Updates are provided in relation to the milestones listed at HathiTrust Research Center Timeline and Deliverables .
Progress: HTRC is working with a 50,000 volume collection of materials digitized from the IU library and a 250,000 volume collection of non-Google digitized content. Both collections reside at IU stored on a NAS (Network Attached Storage) unit and are regularly synchronized with the main HT collection at Michigan using the Unix tool rsync.
Progress: HTRC received a 3-year grant from the Alfred P. Sloan Foundation to build this prototype system. The system will prove experimentally and theoretically that it is possible to comply with the non-consumptive constraint in computational research. It will serve the community as a platform for development, testing, and execution of new algorithms developed by the broad research community capable of running at scale on the HathiTrust corpus. This research involves Atul Prakash of the University of Michigan.
Progress: HTRC staff set up a development portal for HTRC. The portal is built using the Lift framework . A key aspect of the portal implementation is its support for InCommon identity and access management, which enables a user user to log in using their home university credentials. The portal is consequently more secure because HTRC does not need to manage identity itself, and users also benefit from the inCommon management tool as they are not required to remember another user ID and password.
Progress: In this first phase HTRC is working on setting up core infrastructure components including the portal, InCommon sign-on, a service registry, Solr indexes, file system and database storage for the collections. Staff are also working on infrastructure for user-created collections and experimenting with text-mining techniques for improving descriptive metadata across the collections. Finally, a set of 60,000 rules developed with the aid of domain experts is being applied to correct OCR errors across the collection.

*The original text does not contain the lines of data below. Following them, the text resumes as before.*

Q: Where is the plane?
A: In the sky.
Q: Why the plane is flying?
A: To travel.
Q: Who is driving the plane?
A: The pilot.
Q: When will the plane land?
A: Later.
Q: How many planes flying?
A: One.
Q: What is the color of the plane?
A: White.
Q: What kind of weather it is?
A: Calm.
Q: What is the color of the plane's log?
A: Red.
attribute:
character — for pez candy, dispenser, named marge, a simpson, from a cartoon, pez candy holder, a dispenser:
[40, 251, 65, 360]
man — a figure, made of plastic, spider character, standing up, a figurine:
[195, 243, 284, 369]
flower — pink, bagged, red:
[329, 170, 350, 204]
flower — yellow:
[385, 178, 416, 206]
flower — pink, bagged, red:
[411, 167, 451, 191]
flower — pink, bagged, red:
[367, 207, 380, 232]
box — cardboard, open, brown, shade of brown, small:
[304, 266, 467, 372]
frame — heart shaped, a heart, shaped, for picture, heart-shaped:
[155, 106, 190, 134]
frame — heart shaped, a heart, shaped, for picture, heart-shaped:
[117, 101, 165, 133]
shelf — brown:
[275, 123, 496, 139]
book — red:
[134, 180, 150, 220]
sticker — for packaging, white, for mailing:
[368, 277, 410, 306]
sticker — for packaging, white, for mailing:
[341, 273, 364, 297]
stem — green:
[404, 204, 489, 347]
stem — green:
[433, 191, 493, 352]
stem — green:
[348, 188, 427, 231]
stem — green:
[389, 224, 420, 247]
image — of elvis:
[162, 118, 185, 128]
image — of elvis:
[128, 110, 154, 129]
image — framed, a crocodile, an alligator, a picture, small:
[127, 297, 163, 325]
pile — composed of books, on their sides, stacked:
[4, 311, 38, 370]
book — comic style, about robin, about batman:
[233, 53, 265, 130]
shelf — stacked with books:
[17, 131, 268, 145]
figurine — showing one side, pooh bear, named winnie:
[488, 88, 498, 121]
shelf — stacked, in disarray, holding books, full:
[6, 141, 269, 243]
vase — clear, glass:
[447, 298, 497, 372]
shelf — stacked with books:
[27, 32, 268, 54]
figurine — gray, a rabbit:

Progress: HTRC staff demonstrated SEASR running against a small HTRC collection at the Digital Humanities Conference June 2011 using a collection of 50,000 volumes from the Indiana University collection in the HathiTrust. The content was prepared for this use by flattening the HT internal pairtree and converting bibliographic data to RIS format (http://www.refman.com/support/risformat_intro.asp). Future work includes integrating SEASR into the HTRC portal infrastructure by supporting InCommon identity and access management. Other projects currently in progress include scaling to access a large remote data collection and ensuring algorithm integrity against the copyrighted collection particularly in the face of user's ability to rewire workflows at will.
Progress: HTRC has chosen the InCommon framework for trustworthy shared management of access to on-line resources. Researchers have single sign-on convenience using their existing credentials at their host organization, which eliminates the need to create additional accounts. InCommon uses Shibboleth or another SAML-compliant software to exchange attributes with partners, providing only the information necessary to do the authentication and authorization. The InCommon Federation provides the policy and technical framework that makes all of this possible. As of a recent count, all but 15 of the members of HathiTrust are members of the InCommon Federation. We anticipate that membership will grow to 100% of HathiTrust members.
Progress: An official kick-off of the HTRC was held at the Digital Humanities Conference in Palo Alto, CA June 20, 2011. The HathiTrust Research Center team has given 7 presentations to other various groups and conferences.
Progress: HTRC has co-sponsored three grant proposals with institutions inside and outside the HathiTrust partnership community.
Progress: HTRC has met with Project Bamboo  on multiple occasions in continuing discussions.
Progress: The Alfred P. Sloan Foundation award is a step towards sustainability. We are working on a long-term sustainability plan.